Natural resistance of acute myeloid leukemia cell lines to mitoxantrone is associated with lack of apoptosis

Abstract

The purpose of this study was to characterize mitoxantrone-induced cytotoxicity in KG1a and TF-1, two P-glycoprotein expressing AML cell lines which display early differentiation phenotypes, compared to more mature HL-60 and U937 cells. KG1a and TF-1 cells were found to be 30–40-fold more resistant to mitoxantrone than HL-60 and U937 cells. Uptake and efflux of mitoxantrone were similar for all cell lines. Moreover, a potent P-glycoprotein blocker (PSC833) had no impact on either accumulation or efflux. No differences were found in the appearance and removal of mitoxantrone-induced DNA–protein complexes. These results suggest that resistance of KG1a and TF-1 cells is not related to a decreased interaction between mitoxantrone and topoisomerase II. Further studies showed that the mechanisms of cell death were different for sensitive and resistant cell lines. Thus, mitoxantrone induced rapid apoptotic cell death in sensitive cells as indicated by characteristic morphological changes and both high molecular weight and internucleosomal DNA fragmentation.
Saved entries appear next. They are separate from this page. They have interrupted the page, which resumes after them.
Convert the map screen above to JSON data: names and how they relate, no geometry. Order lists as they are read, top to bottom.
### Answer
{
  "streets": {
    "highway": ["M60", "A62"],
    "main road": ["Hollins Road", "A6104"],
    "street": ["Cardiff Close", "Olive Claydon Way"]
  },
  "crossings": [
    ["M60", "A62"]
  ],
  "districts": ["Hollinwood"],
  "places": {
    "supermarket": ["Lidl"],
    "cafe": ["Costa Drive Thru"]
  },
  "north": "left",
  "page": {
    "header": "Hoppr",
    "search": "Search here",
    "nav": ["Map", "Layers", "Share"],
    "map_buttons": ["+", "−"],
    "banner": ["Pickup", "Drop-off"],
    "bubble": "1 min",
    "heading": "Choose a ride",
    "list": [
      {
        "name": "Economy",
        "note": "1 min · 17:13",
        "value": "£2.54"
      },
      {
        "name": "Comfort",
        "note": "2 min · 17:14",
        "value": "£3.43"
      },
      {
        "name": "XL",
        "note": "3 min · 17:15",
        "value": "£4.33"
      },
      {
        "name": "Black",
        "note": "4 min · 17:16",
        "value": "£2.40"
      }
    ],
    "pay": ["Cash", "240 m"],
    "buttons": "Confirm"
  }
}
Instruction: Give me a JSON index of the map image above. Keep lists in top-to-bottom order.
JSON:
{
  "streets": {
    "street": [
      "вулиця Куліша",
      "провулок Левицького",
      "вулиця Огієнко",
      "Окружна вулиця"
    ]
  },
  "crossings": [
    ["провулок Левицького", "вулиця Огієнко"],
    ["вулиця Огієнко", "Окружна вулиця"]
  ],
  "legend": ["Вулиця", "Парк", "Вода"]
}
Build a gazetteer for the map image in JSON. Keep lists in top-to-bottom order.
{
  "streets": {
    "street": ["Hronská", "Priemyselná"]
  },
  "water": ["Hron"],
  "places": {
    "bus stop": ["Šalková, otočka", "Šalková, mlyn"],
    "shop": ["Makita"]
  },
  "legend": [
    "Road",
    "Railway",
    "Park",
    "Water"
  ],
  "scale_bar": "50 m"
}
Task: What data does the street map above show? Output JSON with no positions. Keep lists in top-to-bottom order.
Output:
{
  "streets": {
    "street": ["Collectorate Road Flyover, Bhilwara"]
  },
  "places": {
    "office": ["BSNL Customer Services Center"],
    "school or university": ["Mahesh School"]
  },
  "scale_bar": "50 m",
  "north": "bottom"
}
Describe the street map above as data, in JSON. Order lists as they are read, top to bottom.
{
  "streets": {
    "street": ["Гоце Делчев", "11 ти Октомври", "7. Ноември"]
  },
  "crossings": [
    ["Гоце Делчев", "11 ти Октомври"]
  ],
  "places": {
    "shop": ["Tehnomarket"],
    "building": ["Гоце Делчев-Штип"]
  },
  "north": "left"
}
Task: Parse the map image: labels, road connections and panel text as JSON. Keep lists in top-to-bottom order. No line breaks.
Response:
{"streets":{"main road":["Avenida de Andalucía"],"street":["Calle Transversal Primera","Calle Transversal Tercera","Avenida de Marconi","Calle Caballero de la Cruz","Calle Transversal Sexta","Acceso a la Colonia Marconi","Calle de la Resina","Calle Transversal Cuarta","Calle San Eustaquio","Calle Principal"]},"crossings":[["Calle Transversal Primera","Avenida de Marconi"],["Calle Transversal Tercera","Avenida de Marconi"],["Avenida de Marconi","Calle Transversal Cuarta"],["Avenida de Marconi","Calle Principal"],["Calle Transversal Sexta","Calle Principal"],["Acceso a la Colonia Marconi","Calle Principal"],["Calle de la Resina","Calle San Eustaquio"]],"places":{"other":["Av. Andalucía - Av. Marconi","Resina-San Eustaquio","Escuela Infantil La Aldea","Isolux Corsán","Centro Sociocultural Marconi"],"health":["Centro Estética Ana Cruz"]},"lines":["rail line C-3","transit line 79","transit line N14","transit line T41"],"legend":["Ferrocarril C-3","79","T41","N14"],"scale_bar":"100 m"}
In contrast, mitoxantrone induced a G₂-M block in resistant cells followed by a progressive loss of viability with necrotic features. Neither oligonucleosomal nor large DNA fragments were detected in these cells during a post-treatment period of up to 96 h. Finally, drug-induced activation of the AP-1 transcription factor was higher in resistant cell lines than in sensitive ones whereas activation of NF-κ B was comparable. Therefore, our study provides evidence that certain AML cells display natural resistance to mitoxantrone which is independent of drug transport and drug–target interactions but appears to be associated with the inability of the drug to induce apoptosis in these cells.